Arbitron 8-K 2007
Pursuant to Section 13 or 15(d) of the Securities Exchange Act of 1934
Check the appropriate box below if the Form 8-K filing is intended to simultaneously satisfy the filing obligation of the registrant under any of the following provisions:
[ ] Written communications pursuant to Rule 425 under the Securities Act (17 CFR 230.425)
Item 3.01 Notice of Delisting or Failure to Satisfy a Continued Listing Rule or Standard; Transfer of Listing.
On February 16, 2007, Arbitron Inc. (the "Company") notified The New York Stock Exchange (the "NYSE") that, from September 2005 through February 2007, the Company was not in full compliance with the provisions of Section 303A of the NYSE’s Corporate Governance Listing Standards (the "Listing Standards").
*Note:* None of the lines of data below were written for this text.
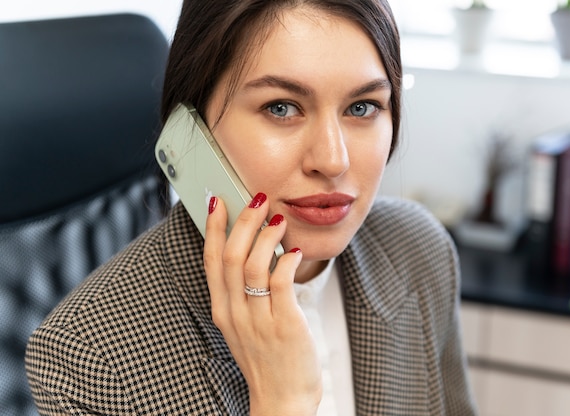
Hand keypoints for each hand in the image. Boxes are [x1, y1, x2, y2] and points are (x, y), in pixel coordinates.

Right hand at [203, 193, 321, 415]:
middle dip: (242, 221)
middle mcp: (235, 313)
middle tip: (256, 198)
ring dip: (266, 236)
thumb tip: (253, 254)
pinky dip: (286, 261)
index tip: (218, 202)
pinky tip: (294, 251)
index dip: (212, 228)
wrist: (283, 400)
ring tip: (278, 219)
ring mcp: (259, 319)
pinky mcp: (285, 324)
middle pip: (231, 256)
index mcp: (222, 310)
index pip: (211, 261)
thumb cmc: (267, 359)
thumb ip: (243, 294)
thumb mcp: (243, 326)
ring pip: (254, 266)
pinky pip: (281, 283)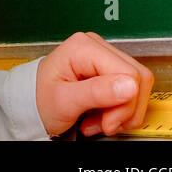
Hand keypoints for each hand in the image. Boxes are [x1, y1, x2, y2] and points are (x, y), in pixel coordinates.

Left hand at [35, 31, 154, 137]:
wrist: (33, 103)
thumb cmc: (41, 99)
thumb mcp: (65, 101)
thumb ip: (97, 92)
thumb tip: (130, 85)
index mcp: (84, 47)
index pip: (130, 74)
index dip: (125, 104)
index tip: (108, 123)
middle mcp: (97, 46)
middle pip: (138, 79)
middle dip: (125, 110)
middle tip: (104, 124)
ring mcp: (104, 57)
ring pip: (138, 87)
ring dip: (123, 112)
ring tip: (99, 121)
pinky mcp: (109, 69)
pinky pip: (130, 90)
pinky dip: (120, 109)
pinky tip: (102, 115)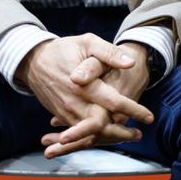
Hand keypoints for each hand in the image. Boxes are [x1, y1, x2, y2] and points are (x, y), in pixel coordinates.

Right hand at [16, 35, 152, 156]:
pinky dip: (95, 137)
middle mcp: (74, 101)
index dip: (132, 110)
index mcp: (83, 84)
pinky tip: (109, 136)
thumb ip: (109, 52)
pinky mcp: (61, 115)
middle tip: (139, 134)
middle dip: (121, 133)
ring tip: (129, 136)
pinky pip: (79, 132)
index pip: (113, 102)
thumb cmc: (63, 50)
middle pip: (101, 125)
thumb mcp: (87, 42)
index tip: (148, 116)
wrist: (32, 61)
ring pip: (90, 133)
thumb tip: (130, 63)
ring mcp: (66, 111)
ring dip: (110, 137)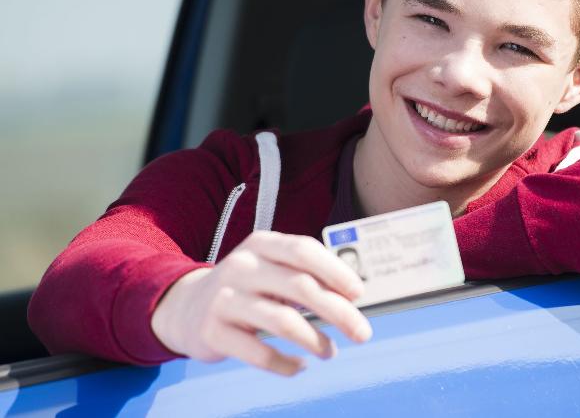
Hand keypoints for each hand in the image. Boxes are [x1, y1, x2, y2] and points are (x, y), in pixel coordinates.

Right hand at [151, 231, 370, 374]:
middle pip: (301, 286)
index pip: (304, 250)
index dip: (336, 271)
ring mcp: (225, 299)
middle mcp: (242, 266)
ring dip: (316, 341)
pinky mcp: (214, 332)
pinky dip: (287, 364)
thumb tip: (352, 296)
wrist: (186, 307)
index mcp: (260, 244)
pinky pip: (260, 354)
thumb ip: (304, 273)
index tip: (359, 293)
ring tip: (331, 352)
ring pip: (283, 322)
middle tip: (363, 333)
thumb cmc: (246, 287)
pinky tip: (300, 366)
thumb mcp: (269, 267)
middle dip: (339, 312)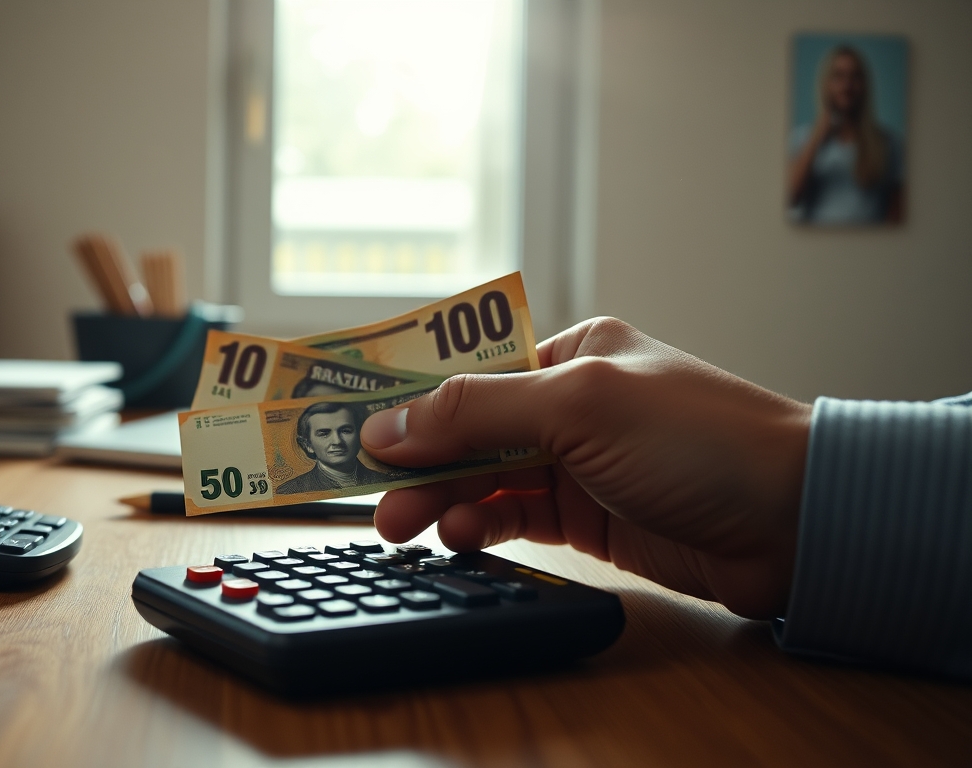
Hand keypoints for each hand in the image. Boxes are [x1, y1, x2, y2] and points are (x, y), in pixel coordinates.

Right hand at [360, 317, 811, 618]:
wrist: (797, 522)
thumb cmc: (701, 439)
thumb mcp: (579, 406)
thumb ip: (476, 413)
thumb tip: (386, 424)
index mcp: (570, 352)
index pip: (467, 368)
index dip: (405, 394)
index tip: (346, 420)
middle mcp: (570, 404)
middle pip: (466, 429)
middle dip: (414, 458)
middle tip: (365, 489)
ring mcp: (578, 464)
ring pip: (483, 478)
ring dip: (440, 498)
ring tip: (403, 526)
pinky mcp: (589, 519)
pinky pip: (513, 518)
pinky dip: (481, 526)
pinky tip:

Specifically, the Company’s non-compliance was caused by the failure of one member of the Company’s Board of Directors (the "Board") to be independent (as such term is defined in Section 303A.2(b)(iii) of the Listing Standards, which contain requirements for director independence in addition to those specified under the Securities Exchange Act of 1934, as amended) because of the employment of the director’s adult son by the Company’s registered independent public accounting firm.
Pursuant to the requirements of the Securities Exchange Act of 1934, the registrant has duly caused this report to be signed on its behalf by the undersigned hereunto duly authorized.